What lines in the entries below contain the word "místo"? Copy all of them.
*** Provided records Section Begins ***
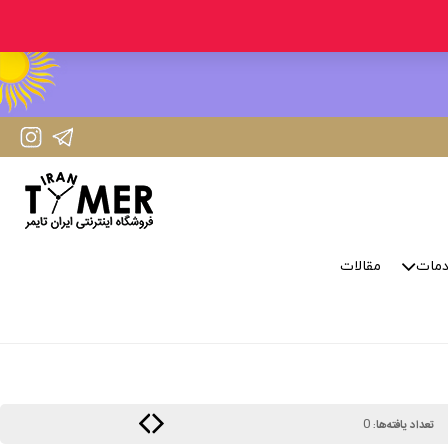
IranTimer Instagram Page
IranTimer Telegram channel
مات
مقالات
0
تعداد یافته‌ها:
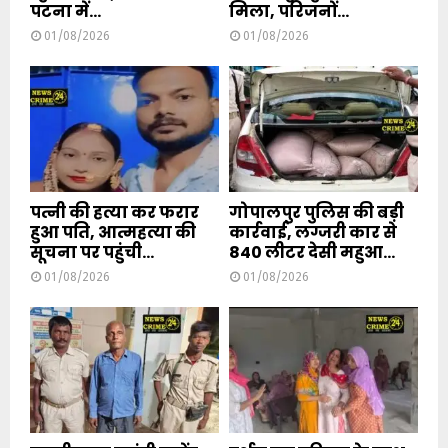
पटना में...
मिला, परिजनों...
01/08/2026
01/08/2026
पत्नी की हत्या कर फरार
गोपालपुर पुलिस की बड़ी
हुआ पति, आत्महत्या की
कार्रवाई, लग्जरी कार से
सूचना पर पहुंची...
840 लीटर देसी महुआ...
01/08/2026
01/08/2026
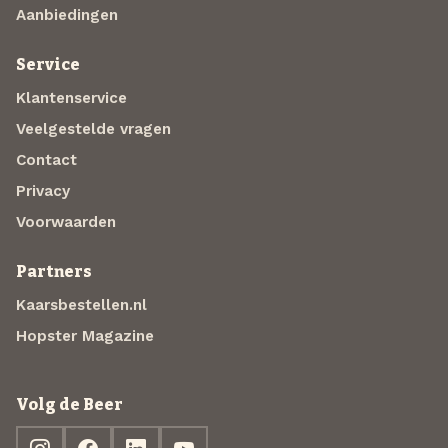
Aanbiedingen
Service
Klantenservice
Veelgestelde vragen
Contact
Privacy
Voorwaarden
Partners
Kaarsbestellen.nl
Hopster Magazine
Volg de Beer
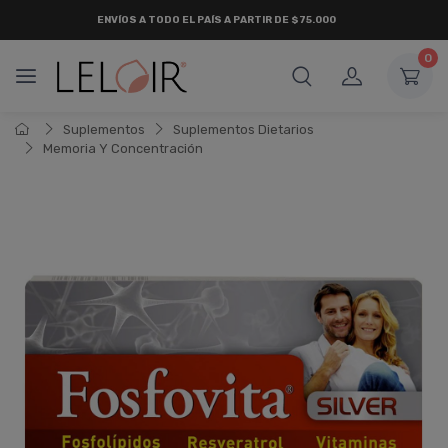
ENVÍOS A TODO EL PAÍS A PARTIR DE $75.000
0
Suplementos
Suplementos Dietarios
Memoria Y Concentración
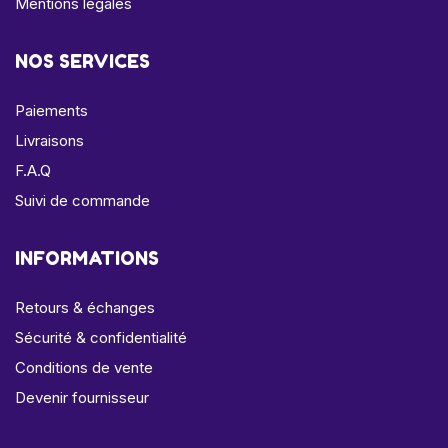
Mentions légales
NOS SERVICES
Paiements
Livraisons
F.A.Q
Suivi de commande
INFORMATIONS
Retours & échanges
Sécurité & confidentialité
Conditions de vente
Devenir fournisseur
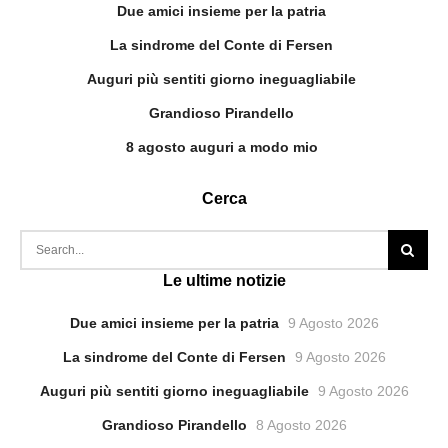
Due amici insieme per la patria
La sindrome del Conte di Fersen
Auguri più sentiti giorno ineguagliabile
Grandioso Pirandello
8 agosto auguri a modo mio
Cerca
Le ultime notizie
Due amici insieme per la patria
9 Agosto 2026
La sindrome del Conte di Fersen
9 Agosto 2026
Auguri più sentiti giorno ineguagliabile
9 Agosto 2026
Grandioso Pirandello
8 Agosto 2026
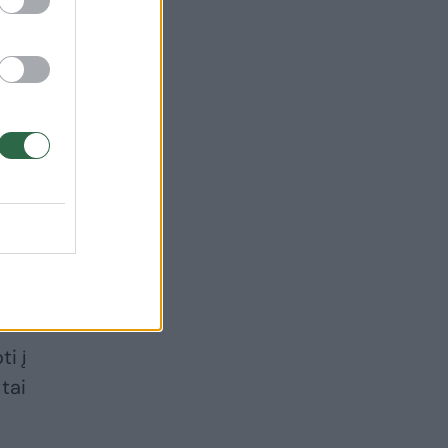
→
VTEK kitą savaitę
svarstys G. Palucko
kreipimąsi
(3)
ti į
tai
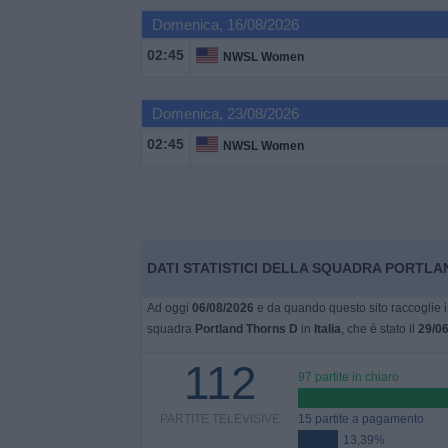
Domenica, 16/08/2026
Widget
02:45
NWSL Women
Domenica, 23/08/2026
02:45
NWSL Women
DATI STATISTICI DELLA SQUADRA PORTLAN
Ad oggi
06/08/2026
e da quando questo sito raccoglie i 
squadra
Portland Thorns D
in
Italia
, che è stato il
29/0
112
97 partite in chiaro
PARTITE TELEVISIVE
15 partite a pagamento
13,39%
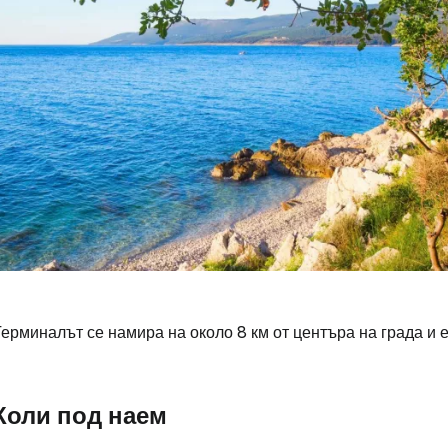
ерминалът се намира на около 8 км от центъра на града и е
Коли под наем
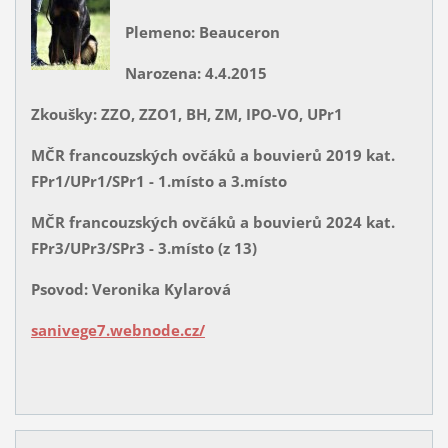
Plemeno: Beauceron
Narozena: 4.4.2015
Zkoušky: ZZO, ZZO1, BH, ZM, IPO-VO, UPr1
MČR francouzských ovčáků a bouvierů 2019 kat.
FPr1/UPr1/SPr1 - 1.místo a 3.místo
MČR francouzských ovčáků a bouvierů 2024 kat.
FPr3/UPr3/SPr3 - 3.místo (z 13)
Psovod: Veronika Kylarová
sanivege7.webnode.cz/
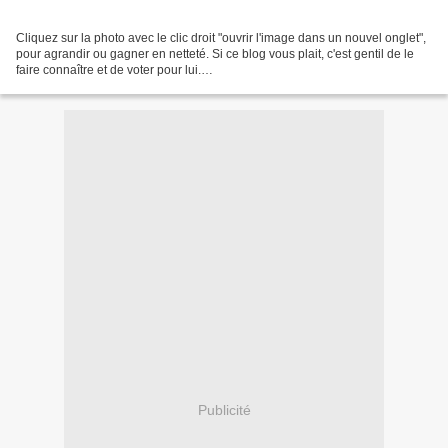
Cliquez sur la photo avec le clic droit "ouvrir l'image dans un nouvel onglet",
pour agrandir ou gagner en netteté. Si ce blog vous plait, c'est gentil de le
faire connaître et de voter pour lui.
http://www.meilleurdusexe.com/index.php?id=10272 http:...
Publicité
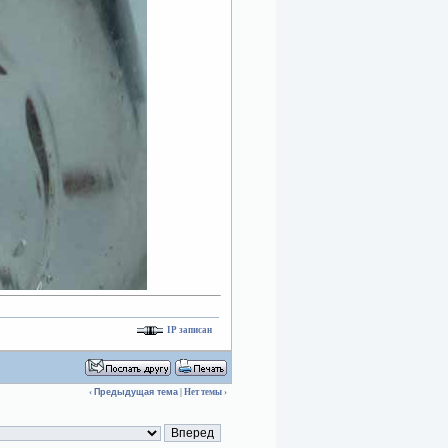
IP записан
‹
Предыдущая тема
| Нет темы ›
*** Provided records Section Ends ***
*** Provided records Section Begins ***
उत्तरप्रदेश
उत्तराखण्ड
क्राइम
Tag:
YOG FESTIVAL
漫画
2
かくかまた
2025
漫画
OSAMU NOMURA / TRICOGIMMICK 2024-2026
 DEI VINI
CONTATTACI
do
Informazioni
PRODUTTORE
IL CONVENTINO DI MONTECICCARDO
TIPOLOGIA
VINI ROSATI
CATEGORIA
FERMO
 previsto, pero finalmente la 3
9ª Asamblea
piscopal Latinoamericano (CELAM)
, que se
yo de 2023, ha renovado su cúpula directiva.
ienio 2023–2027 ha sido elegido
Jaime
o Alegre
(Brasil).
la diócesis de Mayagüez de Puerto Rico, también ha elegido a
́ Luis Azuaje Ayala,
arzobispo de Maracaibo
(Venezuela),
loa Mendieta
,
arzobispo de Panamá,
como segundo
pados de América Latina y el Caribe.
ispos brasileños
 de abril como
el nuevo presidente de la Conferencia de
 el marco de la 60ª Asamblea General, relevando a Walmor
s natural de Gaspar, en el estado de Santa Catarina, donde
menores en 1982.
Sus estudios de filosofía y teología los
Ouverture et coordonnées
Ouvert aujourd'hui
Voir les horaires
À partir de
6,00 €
*** Provided records Section Ends ***
Solution for this problem =
FPr1/UPr1/SPr1 - 1.místo a 3.místo
FPr3/UPr3/SPr3 - 3.místo (z 13)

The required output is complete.